- _Exercise details_: Directions for the data below: repeat exactly the lines from the one with "ring mcp: (216, 197)" through the one with "pinky tip: (168, 187)", both included, and omit all pictures.

- _Data to examine_:
*** Begin section ***

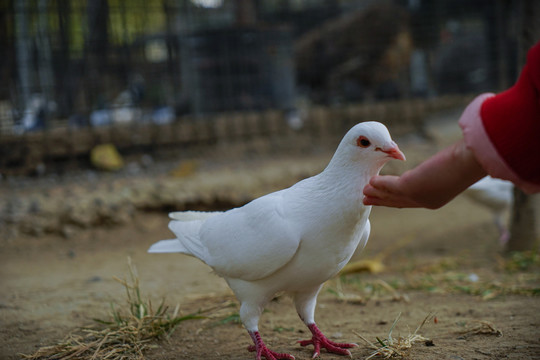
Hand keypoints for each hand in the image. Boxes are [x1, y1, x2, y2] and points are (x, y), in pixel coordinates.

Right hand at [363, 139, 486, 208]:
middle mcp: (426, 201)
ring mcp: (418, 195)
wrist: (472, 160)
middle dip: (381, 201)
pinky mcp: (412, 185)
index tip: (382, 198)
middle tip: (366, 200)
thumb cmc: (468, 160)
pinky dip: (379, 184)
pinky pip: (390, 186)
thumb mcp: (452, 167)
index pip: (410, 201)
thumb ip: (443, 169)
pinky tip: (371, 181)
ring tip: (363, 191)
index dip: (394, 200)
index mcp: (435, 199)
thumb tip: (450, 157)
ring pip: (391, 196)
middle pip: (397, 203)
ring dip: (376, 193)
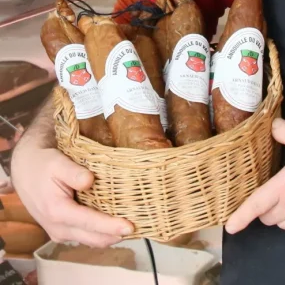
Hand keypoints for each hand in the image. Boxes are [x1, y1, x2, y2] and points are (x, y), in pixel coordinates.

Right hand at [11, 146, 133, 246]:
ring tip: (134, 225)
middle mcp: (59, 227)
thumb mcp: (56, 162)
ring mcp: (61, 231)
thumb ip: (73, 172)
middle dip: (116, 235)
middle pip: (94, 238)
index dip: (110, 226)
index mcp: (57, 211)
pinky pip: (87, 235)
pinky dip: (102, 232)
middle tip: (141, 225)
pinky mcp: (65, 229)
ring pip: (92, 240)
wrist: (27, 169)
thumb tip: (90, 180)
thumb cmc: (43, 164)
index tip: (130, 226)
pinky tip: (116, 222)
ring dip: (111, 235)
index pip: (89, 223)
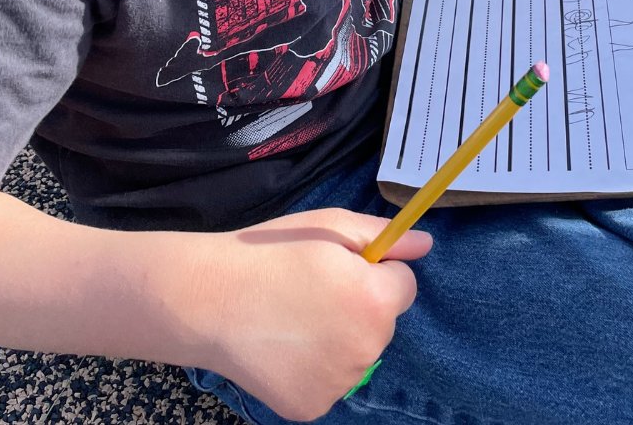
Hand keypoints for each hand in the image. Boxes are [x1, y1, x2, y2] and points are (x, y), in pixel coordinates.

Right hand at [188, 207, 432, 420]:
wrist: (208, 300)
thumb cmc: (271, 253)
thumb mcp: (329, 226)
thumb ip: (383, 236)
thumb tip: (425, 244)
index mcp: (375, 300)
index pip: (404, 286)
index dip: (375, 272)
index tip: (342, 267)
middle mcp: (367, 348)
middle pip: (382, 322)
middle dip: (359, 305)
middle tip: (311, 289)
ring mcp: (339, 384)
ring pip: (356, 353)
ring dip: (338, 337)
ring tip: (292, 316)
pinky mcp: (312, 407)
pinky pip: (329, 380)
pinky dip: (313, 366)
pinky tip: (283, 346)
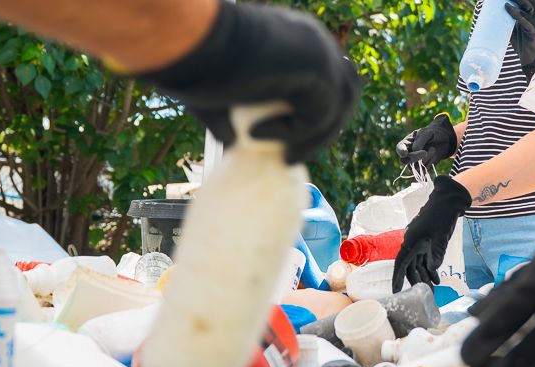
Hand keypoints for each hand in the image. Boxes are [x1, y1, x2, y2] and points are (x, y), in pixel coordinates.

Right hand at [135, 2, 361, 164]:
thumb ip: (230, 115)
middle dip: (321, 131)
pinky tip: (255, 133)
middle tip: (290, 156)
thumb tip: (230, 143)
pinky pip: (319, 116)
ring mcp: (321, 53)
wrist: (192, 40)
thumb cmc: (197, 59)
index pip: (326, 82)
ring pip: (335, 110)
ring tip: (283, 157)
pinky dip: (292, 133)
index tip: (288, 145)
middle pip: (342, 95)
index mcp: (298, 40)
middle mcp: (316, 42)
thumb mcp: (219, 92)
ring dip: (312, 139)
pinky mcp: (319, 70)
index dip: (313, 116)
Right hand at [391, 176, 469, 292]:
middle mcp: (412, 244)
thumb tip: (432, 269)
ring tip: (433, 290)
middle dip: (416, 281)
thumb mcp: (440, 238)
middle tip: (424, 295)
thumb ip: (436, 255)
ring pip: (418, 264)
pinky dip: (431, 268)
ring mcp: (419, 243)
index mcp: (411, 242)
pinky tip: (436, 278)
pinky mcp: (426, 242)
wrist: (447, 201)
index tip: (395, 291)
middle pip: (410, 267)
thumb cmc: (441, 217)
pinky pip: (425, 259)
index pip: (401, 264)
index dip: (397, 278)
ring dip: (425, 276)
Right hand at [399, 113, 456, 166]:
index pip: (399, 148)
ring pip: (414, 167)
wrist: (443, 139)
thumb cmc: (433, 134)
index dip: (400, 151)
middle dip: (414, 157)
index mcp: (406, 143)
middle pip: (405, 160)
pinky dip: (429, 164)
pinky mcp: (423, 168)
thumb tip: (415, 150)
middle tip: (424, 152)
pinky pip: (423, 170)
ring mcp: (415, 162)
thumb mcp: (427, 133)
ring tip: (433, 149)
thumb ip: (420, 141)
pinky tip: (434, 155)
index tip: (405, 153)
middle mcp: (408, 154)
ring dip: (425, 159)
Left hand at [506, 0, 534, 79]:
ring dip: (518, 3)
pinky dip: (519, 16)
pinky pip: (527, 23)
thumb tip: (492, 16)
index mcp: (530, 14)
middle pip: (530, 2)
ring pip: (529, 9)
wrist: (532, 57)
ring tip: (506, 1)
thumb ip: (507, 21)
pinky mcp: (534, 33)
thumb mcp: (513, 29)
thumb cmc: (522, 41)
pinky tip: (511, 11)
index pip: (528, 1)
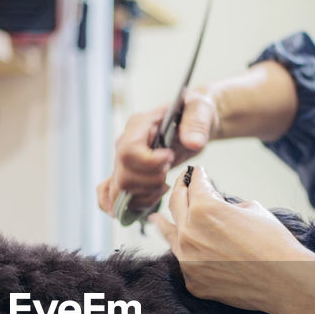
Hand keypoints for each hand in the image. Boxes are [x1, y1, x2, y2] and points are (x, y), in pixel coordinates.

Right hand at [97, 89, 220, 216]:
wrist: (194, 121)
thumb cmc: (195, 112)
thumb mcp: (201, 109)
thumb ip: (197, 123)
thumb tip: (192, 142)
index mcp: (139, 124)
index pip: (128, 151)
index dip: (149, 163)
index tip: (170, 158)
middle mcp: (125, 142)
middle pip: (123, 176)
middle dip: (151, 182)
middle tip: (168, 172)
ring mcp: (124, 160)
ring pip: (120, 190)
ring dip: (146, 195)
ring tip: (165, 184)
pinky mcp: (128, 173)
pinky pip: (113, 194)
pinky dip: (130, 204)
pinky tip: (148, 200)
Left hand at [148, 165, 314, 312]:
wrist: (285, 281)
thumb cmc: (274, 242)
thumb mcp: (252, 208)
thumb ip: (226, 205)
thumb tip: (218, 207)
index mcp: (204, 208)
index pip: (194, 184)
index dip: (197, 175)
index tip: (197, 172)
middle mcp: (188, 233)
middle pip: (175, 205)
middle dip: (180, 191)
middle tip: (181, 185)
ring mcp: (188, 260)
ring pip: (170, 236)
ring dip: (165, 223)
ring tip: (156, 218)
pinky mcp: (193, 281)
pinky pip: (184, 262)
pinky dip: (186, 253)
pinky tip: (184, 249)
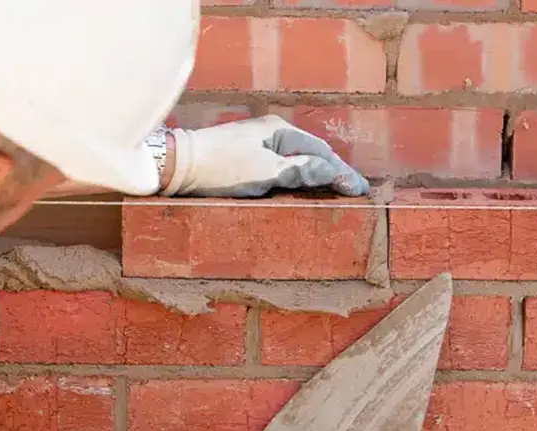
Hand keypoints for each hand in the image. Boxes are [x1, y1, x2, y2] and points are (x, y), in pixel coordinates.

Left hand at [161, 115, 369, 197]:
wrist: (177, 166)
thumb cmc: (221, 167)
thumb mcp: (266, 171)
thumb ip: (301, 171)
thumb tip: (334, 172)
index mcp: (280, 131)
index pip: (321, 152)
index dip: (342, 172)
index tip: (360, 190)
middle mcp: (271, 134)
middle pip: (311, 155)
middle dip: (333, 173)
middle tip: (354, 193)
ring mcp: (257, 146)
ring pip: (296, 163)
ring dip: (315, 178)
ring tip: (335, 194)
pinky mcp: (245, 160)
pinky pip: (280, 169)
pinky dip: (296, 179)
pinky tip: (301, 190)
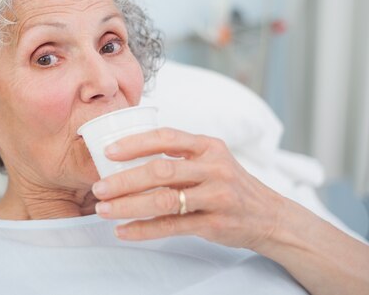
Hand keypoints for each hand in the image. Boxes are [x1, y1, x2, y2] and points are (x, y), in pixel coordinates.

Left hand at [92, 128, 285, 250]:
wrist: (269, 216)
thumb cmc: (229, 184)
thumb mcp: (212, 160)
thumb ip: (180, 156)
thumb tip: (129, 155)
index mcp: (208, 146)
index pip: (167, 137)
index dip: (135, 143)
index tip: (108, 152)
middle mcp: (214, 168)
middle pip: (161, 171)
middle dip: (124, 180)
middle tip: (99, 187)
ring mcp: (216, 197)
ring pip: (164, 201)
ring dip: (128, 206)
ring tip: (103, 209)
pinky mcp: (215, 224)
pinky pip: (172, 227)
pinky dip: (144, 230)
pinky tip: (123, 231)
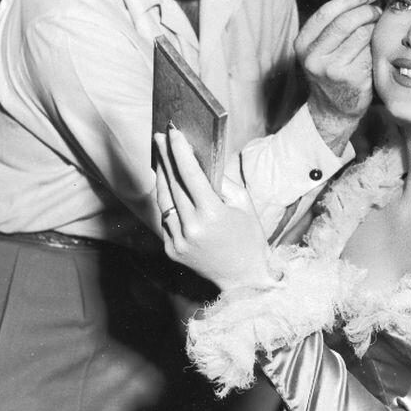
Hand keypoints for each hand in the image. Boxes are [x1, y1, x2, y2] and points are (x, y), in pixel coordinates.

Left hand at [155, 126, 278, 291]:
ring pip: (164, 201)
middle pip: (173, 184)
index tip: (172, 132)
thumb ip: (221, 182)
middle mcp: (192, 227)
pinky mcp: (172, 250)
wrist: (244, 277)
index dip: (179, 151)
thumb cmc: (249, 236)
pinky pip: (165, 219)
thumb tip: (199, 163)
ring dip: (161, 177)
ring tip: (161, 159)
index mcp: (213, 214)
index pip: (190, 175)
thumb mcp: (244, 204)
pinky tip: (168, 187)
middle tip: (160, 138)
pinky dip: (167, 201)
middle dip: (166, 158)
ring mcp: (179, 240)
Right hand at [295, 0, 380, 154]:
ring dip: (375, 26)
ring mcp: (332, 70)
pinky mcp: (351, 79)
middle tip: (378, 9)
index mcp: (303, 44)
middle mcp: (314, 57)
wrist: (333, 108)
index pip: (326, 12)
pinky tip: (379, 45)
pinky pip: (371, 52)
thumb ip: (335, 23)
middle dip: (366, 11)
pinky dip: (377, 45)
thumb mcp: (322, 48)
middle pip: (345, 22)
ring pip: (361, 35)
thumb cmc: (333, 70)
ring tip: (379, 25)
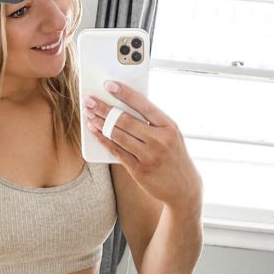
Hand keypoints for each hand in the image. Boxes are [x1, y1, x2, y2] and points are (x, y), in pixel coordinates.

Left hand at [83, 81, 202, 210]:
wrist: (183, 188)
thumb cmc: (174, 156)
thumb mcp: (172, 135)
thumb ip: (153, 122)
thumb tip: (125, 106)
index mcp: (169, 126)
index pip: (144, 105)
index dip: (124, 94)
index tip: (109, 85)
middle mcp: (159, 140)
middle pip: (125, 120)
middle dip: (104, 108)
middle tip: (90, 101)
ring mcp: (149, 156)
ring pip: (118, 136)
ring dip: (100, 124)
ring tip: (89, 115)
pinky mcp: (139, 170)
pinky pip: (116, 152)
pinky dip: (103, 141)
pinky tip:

*** End section ***

- _Solution for this problem_:
ring mcp: (216, 197)
ring pip: (164, 201)
ring dip: (128, 206)
ring tip: (103, 209)
pinky mcp: (215, 224)
pinky pip: (172, 227)
pinky dip: (144, 230)
pinky tip: (123, 231)
Hand keypoints for each hand in the image. Boxes are [x1, y1, x2, y2] and points are (x, y), in pixel coordinates.

Left hand at [155, 126, 278, 291]:
ring pip: (164, 201)
middle pip: (173, 184)
index tip: (172, 132)
thumb ip: (221, 182)
middle mcp: (192, 227)
pinky mcp: (172, 250)
wrist: (244, 277)
index dip: (179, 151)
thumb cmc: (249, 236)
pinky pip: (165, 219)
thumb tip: (199, 163)
ring dip: (161, 177)
ring tip: (161, 159)
index mcp: (213, 214)
index pip: (190, 175)
thumb mcp: (244, 204)
pinky tip: (168, 187)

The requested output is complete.